------ PAGE EXTRACT ------
In U.S. History, which candidate for president spoke these words to his supporters during his campaign?
"LET US HOLD THE CANAL ZONE FOR A TEMPORARY PERIOD !!!!!"
"LET US JOIN HANDS AND WORK TOGETHER TO THEN
LET IT GO AFTER X NUMBER OF YEARS!!!!"
"LET US HOLD THE CANAL ZONE FOR A TEMPORARY PERIOD !!!!!"
At least every honest historian will tell succeeding generations of this formerly expanding country, that forgetful ole Ronald Reagan was a genuine, if not extremely confused, expansionist, that emphatically failed to expand the United States of America according to the methods available in the constitution. I'm glad the European Union bureaucrats at least learned enough legal procedures in school to know how to expand their new amalgamation of countries. (The European Union "thing" is probably now a new "country", and likely no longer just a treaty organization of totally separate countries, but I'm not sure actually. However, in the past few weeks they are again acting more like a new large country called, "The European Union". (March 1st, 2014))
(((2018 REALITY CHECK REGARDING THE EUROPEAN UNION: at the moment on Jan 1, 2018, it seems that no one is speaking of the EU any longer on this side of the Atlantic. They have become again, just a bunch of separate and argumentative nations, no longer unified.)))
Considering the intense throat-slitting emotional atmosphere of this divisive issue during the campaign between Jimmy Carter and Ronald Reagan, it's almost unbelievable to me that no one has mentioned it since around 1980, really, that I can recall.
------
STATED EXERCISE 1 - Rewrite the Canal Zone commentary starting at "(((2018 REALITY CHECK" and ending at "no longer unified.)))", swapping "argumentative" for "quarrelsome".
STATED EXERCISE 2 -
Answer these questions from the Canal Zone commentary.
(a) What date is given in the 2018 reality check on the European Union?
(b) Between which two candidates was the campaign in which the issue was so divisive?
(c) Since around what year does the writer say no one has mentioned the issue?
------ EXTRACTED ENTRIES ------
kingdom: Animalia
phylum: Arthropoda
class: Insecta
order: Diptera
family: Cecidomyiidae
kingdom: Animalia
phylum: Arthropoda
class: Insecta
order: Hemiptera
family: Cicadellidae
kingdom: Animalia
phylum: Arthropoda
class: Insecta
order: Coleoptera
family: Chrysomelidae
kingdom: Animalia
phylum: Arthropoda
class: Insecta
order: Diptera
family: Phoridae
------
------ EXTRACTED ENTRIES ------
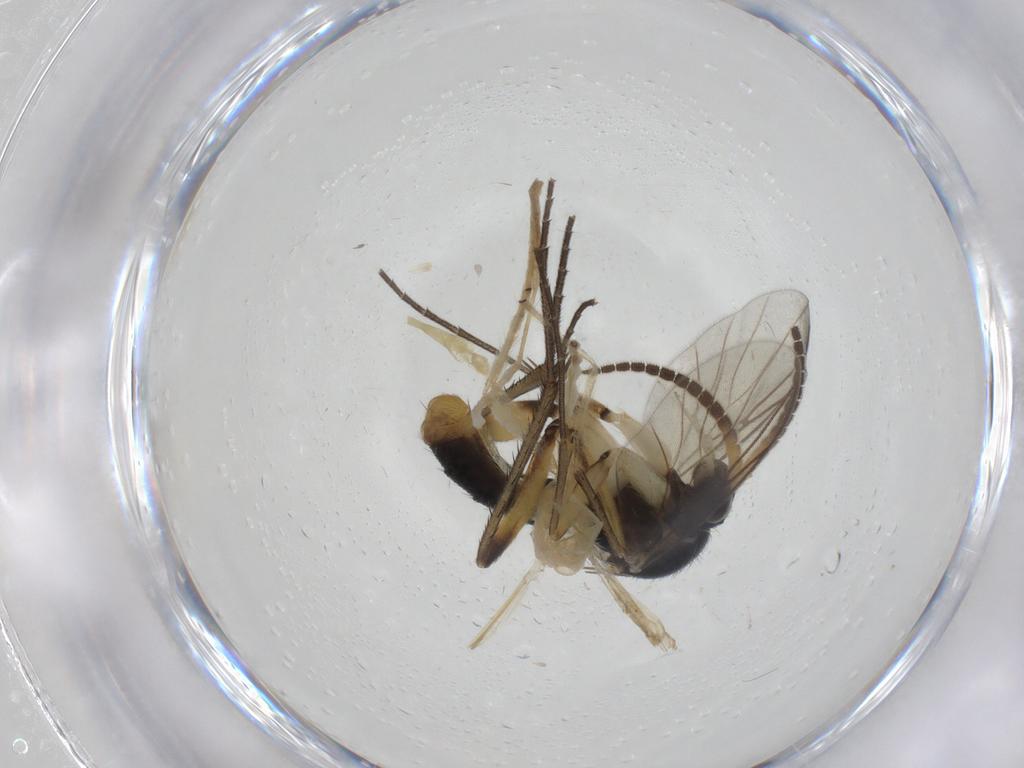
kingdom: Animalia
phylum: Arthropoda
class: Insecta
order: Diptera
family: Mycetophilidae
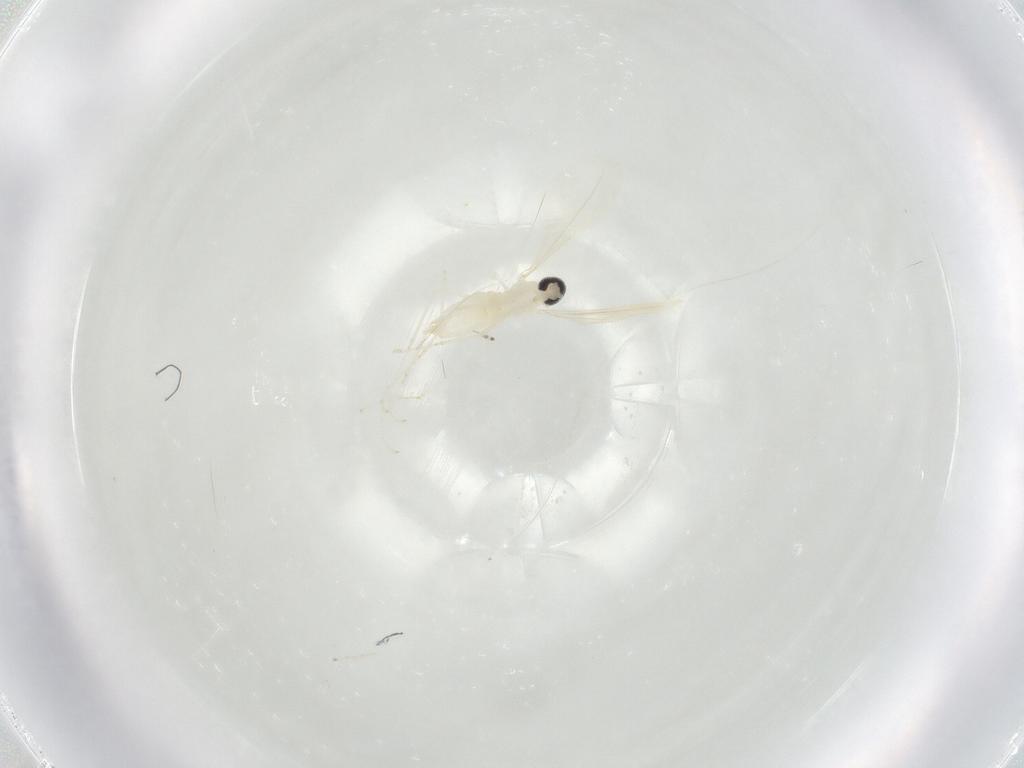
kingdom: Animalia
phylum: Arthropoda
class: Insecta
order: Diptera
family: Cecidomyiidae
------
TASK RESPONSE 1 -
(((2018 REALITY CHECK REGARDING THE EUROPEAN UNION: at the moment on Jan 1, 2018, it seems that no one is speaking of the EU any longer on this side of the Atlantic. They have become again, just a bunch of separate and quarrelsome nations, no longer unified.)))

TASK RESPONSE 2 -
(a) Jan 1, 2018
(b) Jimmy Carter and Ronald Reagan
(c) 1980